Illinois Aid Hike Not Seen Easing Chicago Deficit
The Illinois legislature has given final approval to a fiscal 1994 budget that provides an additional $84 million for the Chicago schools but leaves the district still facing a massive deficit for the coming year.
Observers said the $30 billion state budget approved last month reflected the power of suburban interests and of the Republicans who won control of the Senate in the 1992 elections. As a result, Chicago school officials received less state help than they had hoped for in countering the district's $415 million projected shortfall.
Lawmakers agreed to a plan that will speed up some state aid to the Chicago schools, largely through accounting changes.
The plan includes an early-retirement option for city teachers, about 9,000 of whom will be eligible.
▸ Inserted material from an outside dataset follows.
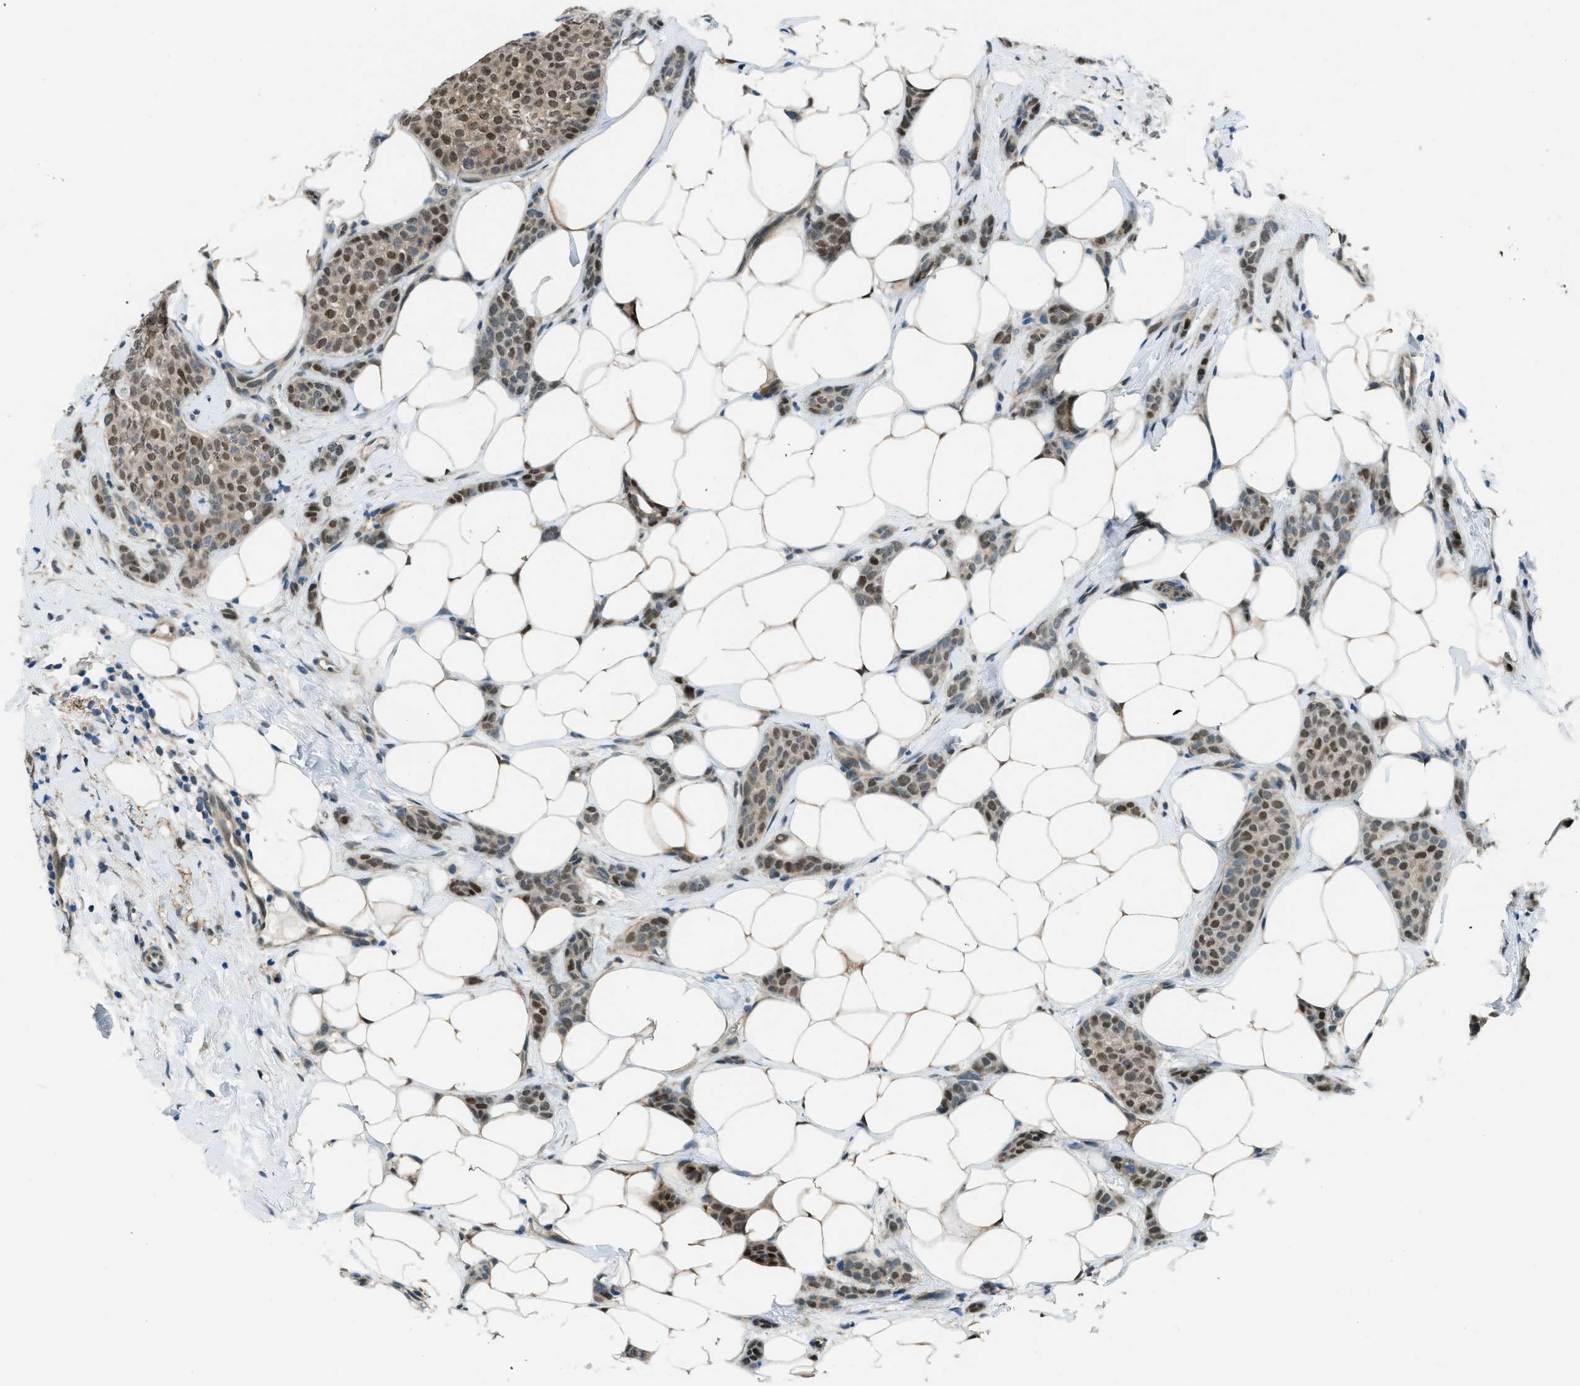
{"staining": {"intensity": "moderate", "quantity": ">75%", "location": "cytoplasmic/membranous,nuclear"}, "tissue": "breast cancer", "cell_type": "Tumor cells", "image_type": "cancer", "snomed": [{"axis": "morphology", "description": "Lobular carcinoma"}, {"axis": "topography", "description": "Skin"}, {"axis": "topography", "description": "Breast"}], "caption": "Immunohistochemistry (DAB (3,3'-diaminobenzidine)) staining of breast cancer demonstrates moderate cytoplasmic/membranous and nuclear protein expression in approximately >75% of tumor cells.", "gene": "NPEPL1", "patient": {"sex": "female", "age": 46}}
The budget also authorizes creation of learning zones within the city that will exempt some schools from state requirements.
At the end of the session, lawmakers also designated another $7 million to help offset the Chicago shortfall. But local officials said they still needed further state assistance.
Administrators in Chicago have identified $24 million that can be saved through administrative savings, and are counting on a $55 million shift from the teacher-pension fund to soften cuts. But even after those measures, they still face a $245 million shortfall.
While district officials are planning this week to propose a balanced budget calling for severe cuts, they are optimistic that many of the recommendations will be moot as lawmakers consider some type of bailout plan during their August session.
"The legislature has got to go back and finish its work,'' said David C. Rudd, the district's press secretary. "So far, they've done very little.''
Stretching an Inelastic Dollar
Despite the continuing uncertainty of funding for Chicago, education officials said the legislature had proved friendly to education statewide by adding funds on top of the modest new money recommended by Gov. Jim Edgar.
"Given the financial constraints on the state's budget, the Governor and General Assembly kept education as a priority,'' said Superintendent of Education Robert Leininger. "Schools, however, remain in a familiar position of stretching a dollar that shows little elasticity in responding to the educational needs of children.''
"For those schools facing severe financial problems, they will find little relief in this year's budget,'' Mr. Leininger added.
Beyond the provisions aimed strictly at Chicago, other education provisions in the budget law include establishing an elected regional school superintendent in Cook County and creating sales- and income-tax credits for businesses that offer vocational training for youths.
Over all, state funding for K-12 programs increased by $135 million, officials said.
The budget also includes provisions increasing 95 different fees and making a temporary income-tax surcharge permanent.